Your assignment: Each line that includes "begins" must be copied from the records.

Change detection outputs:
++++++++++
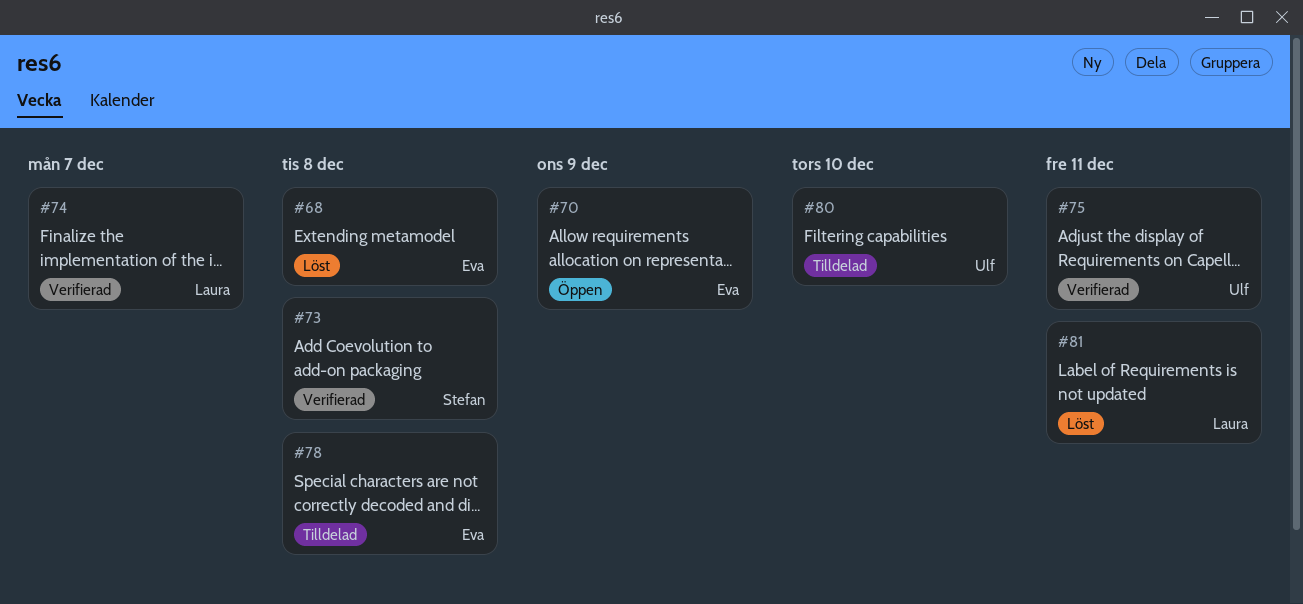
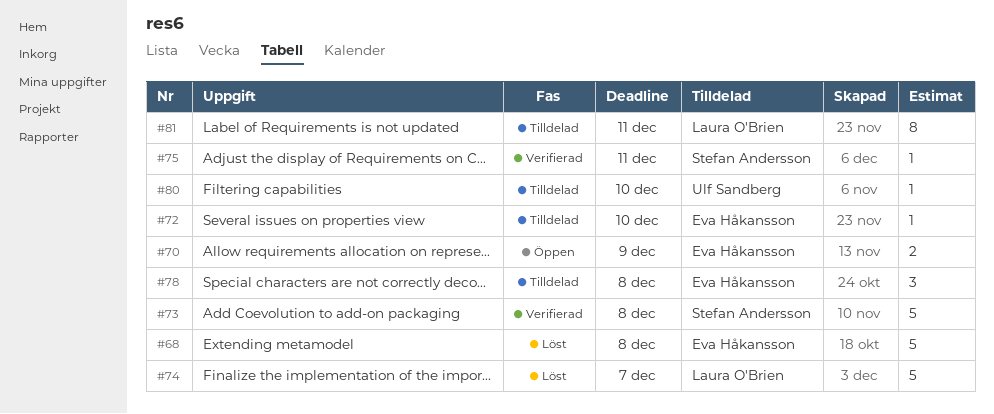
#72: none -> present
#74, status: Verifierad -> Löst
#75, owner: Ulf Sandberg -> Stefan Andersson
#81, status: Löst -> Tilldelad

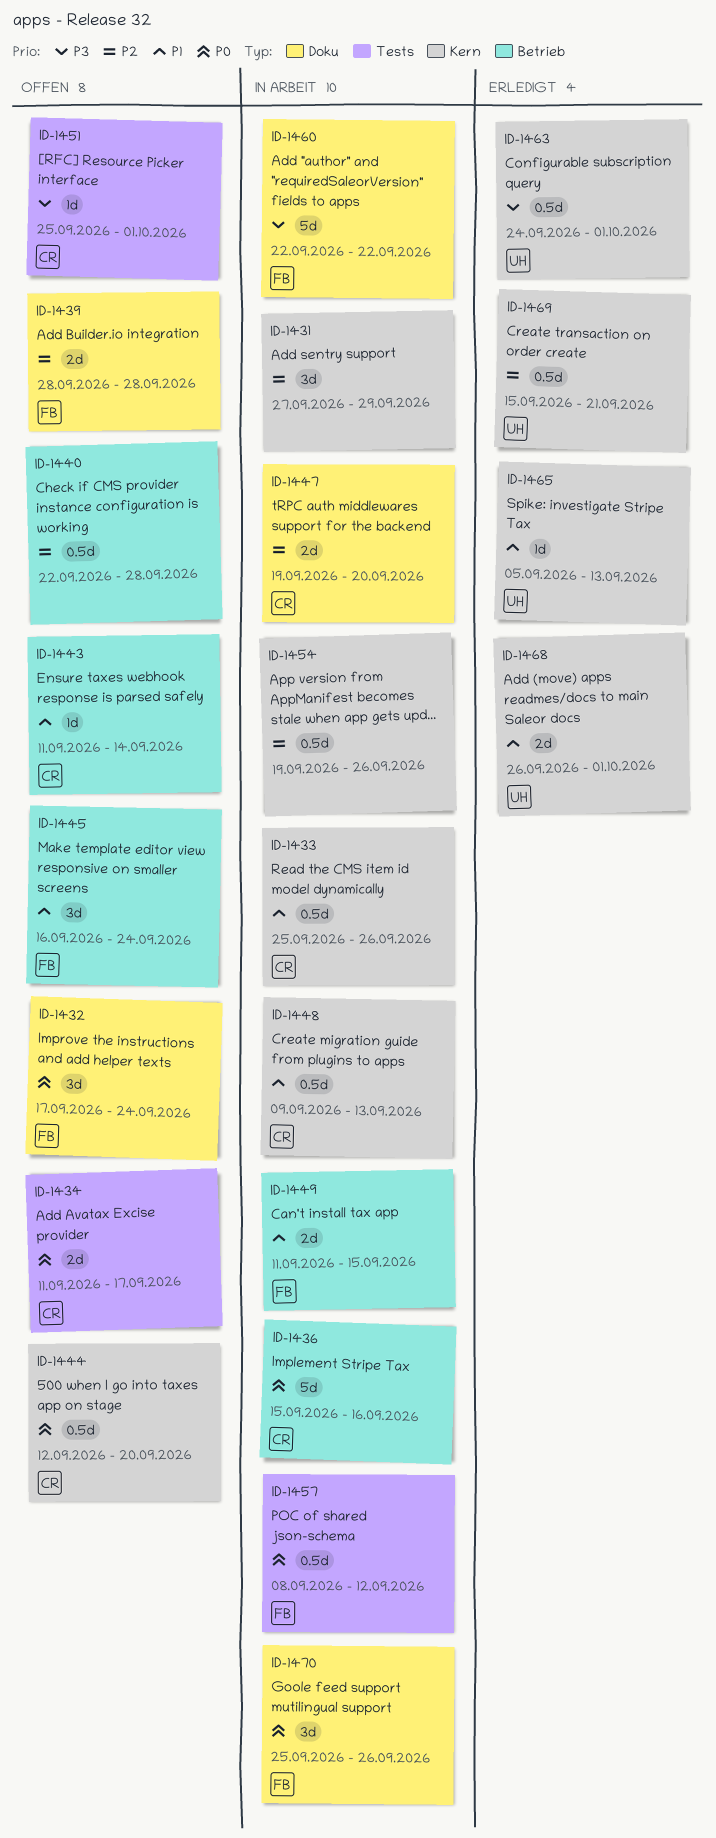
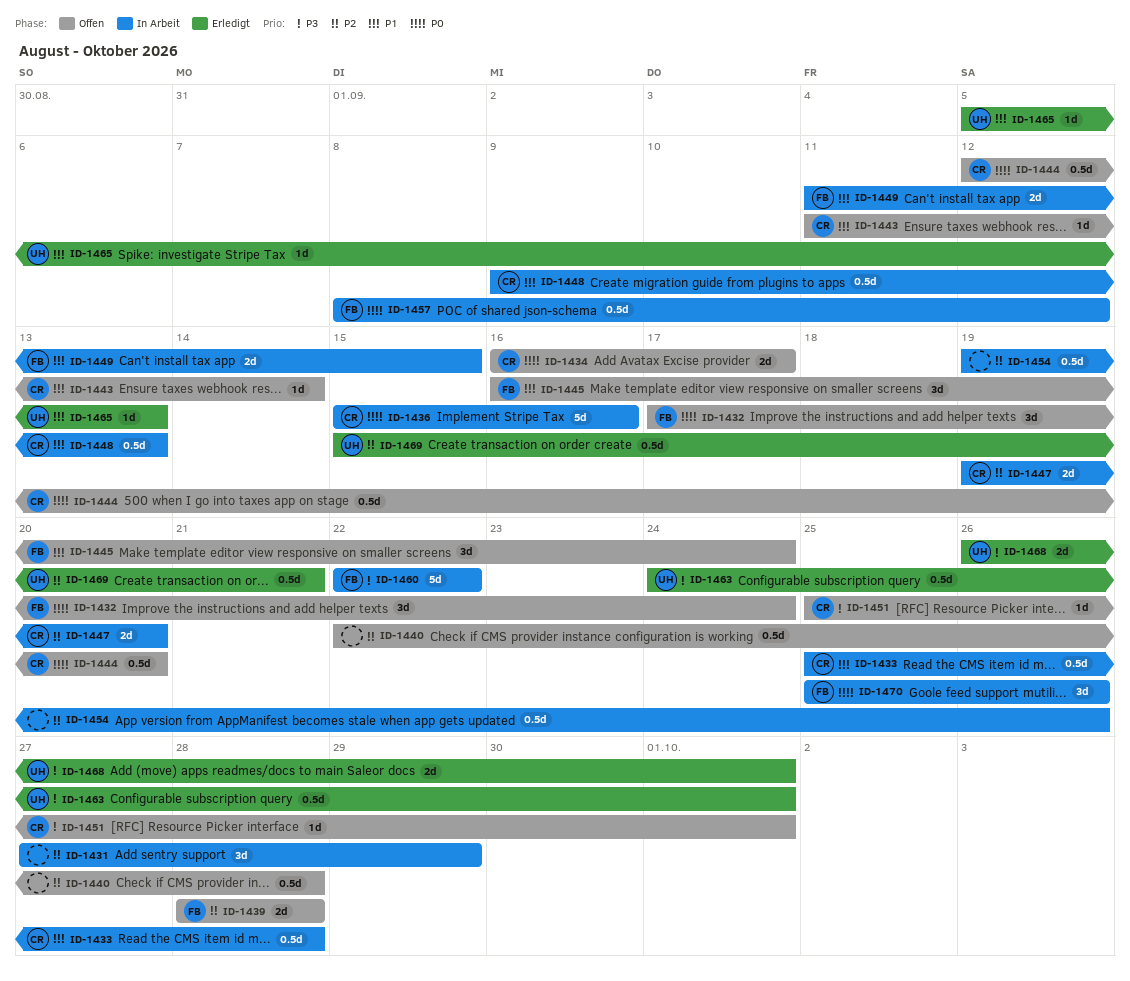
ID-1433, due: Sep 26 -> Sep 28
ID-1434, start: Sep 11 -> Sep 16
ID-1468, priority: P1 -> P3

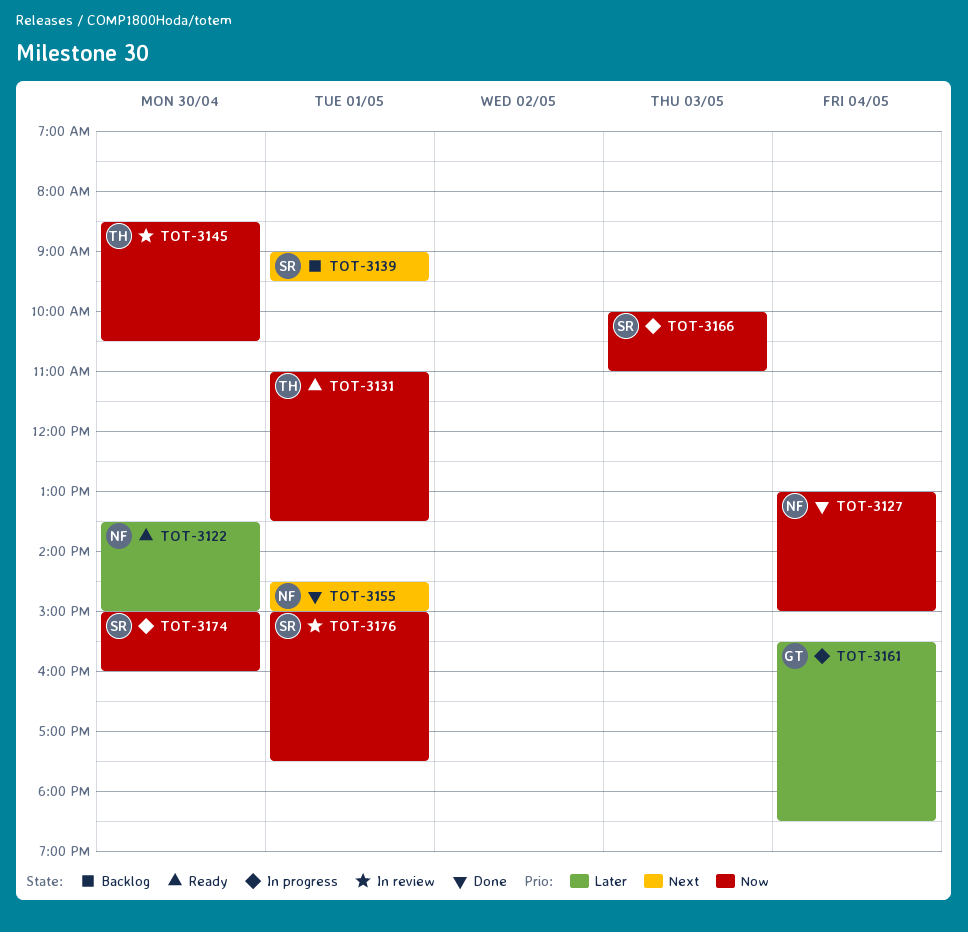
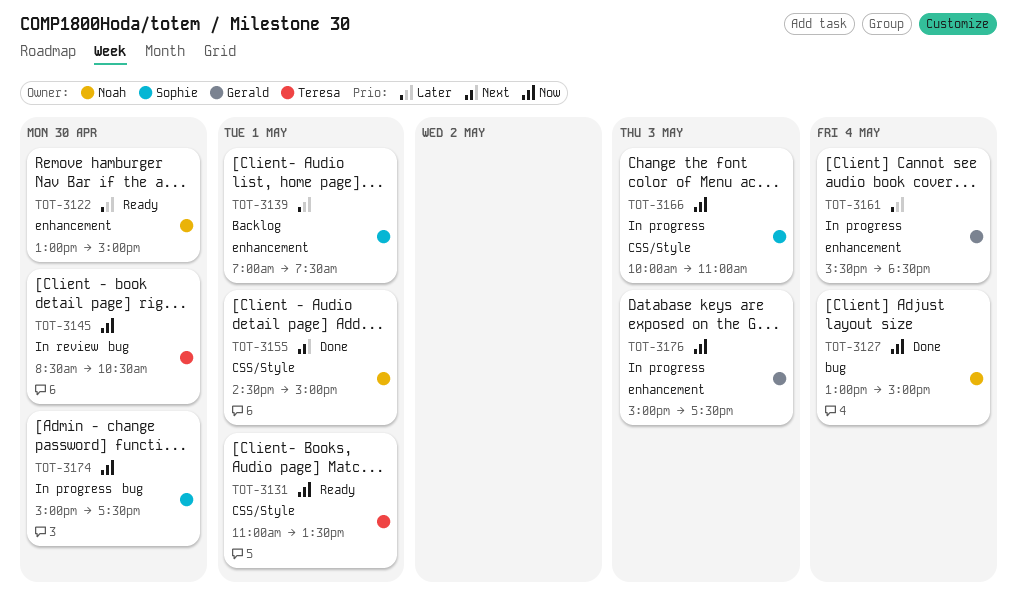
TOT-3122, begins: 13:30 -> 13:00
TOT-3139, priority: Next -> Later
TOT-3139, begins: 09:00 -> 07:00
TOT-3139, ends: 09:30 -> 07:30
TOT-3174, ends: 16:00 -> 17:30
TOT-3176, status: In review -> In progress
TOT-3176, owner: Sophie -> Gerald
TOT-3176, day: May 1 -> May 3

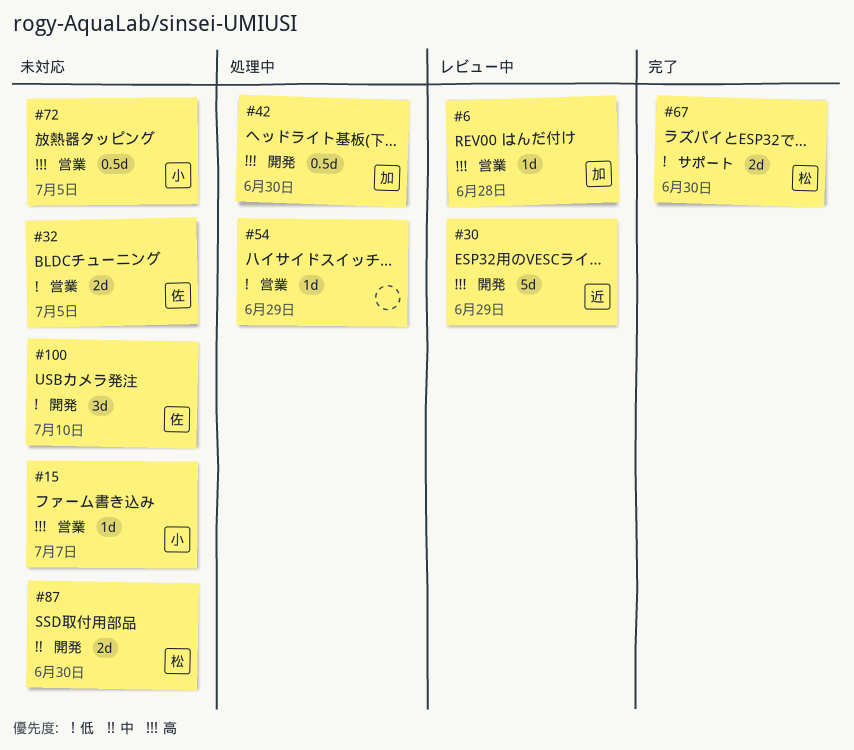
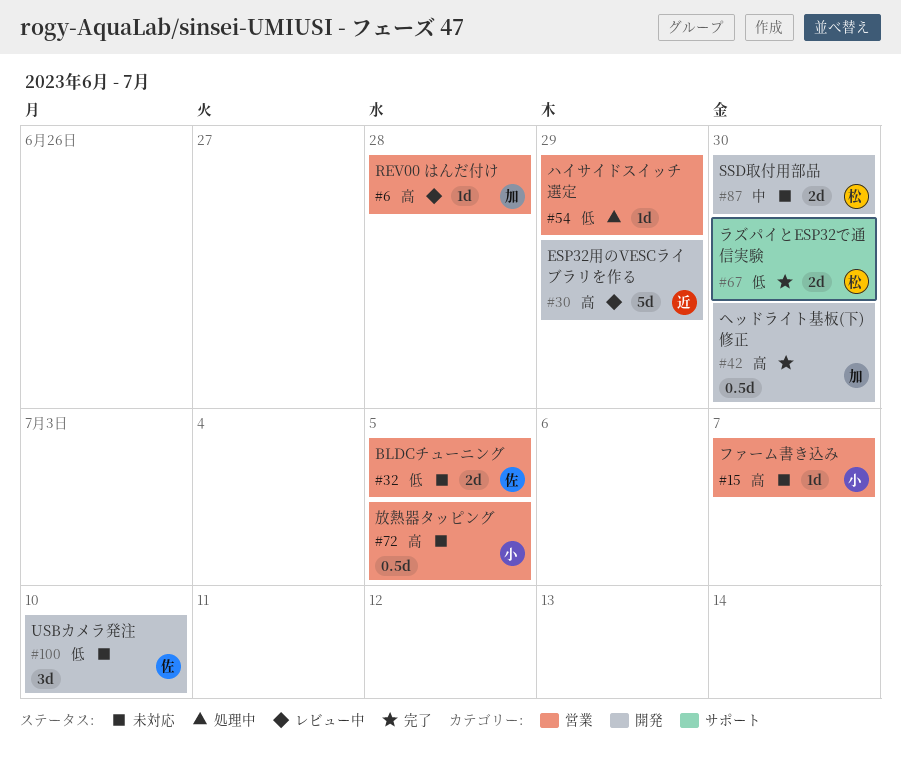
#42, status: 処理中 -> 完了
++++++++++
Exercise output:
TOT-3122, begins: 13:30 -> 13:00
TOT-3139, begins: 09:00 -> 07:00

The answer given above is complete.